With my eyes cast down, I took the bill the waiter brought and went silently to the desk by the door to pay it. There the head waiter, with whom I was slightly acquainted, was sitting languidly with his hair sprucely parted.
“There’s a man over there teaching English. Is he employed to teach in this café?,” I asked as I paid my bill, and he, gazing out into the street and looking bored, replied,
“No, he’s not employed. He only comes every night and teaches like that. They say he’s an old has-been English teacher whom nobody will employ anywhere, so he probably comes here to kill time. He orders a cup of coffee and sits in on us all evening, so we’re not over-pleased.”
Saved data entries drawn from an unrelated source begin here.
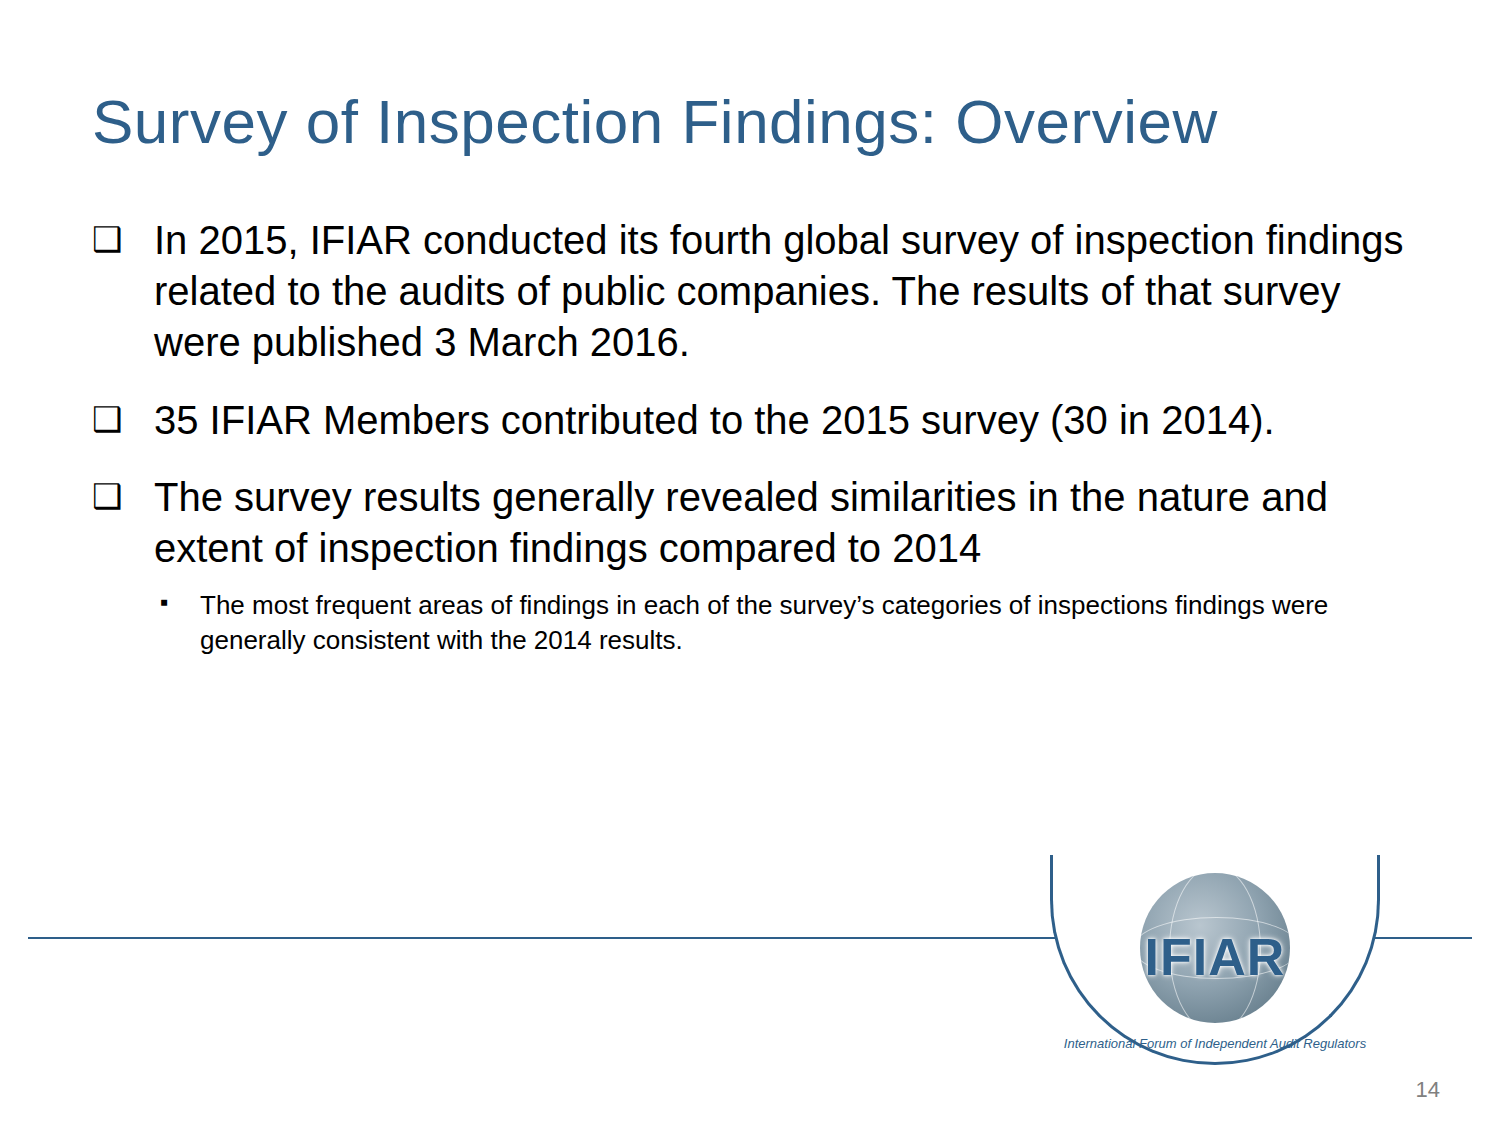Survey of Inspection Findings: Overview
In 2015, IFIAR conducted its fourth global survey of inspection findings related to the audits of public companies. The results of that survey were published 3 March 2016.
35 IFIAR Members contributed to the 2015 survey (30 in 2014).
The survey results generally revealed similarities in the nature and extent of inspection findings compared to 2014
The most frequent areas of findings in each of the survey’s categories of inspections findings were generally consistent with the 2014 results.
IFIAR
International Forum of Independent Audit Regulators
14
When I heard this, Mōri Sensei’s sorrowful glance always pleading for something unknown came suddenly before my eyes. Ah, Mōri Sensei! At that moment I felt that I had been able for the first time dimly to understand him, to understand his sturdy character. If there is such a thing as a born educator, he was surely one. It was as impossible for him to stop teaching English as to stop breathing. If he were forced to stop, his splendid vitality would droop instantly just like a plant deprived of water. So, urged on by his interest in teaching English, he deliberately came alone to this café every evening to sip a cup of coffee. Of course his was no such leisure as to deserve being taken for time-killing by the head waiter. More, our mistaking him long before and deriding him for working only for a living, now was proven a shameful blunder. How he must have been tormented by the vulgar construction put upon his actions by the world, which credited him only with killing time or making a living! Of course, even in such torment, always assuming an attitude of serenity and caparisoned in that purple necktie and derby hat, he went on translating unflinchingly, braver than Don Quixote. But still in his eyes was there not sometimes that sorrowful gleam entreating the sympathy of the students he was teaching—nay, the sympathy of all the world he was facing?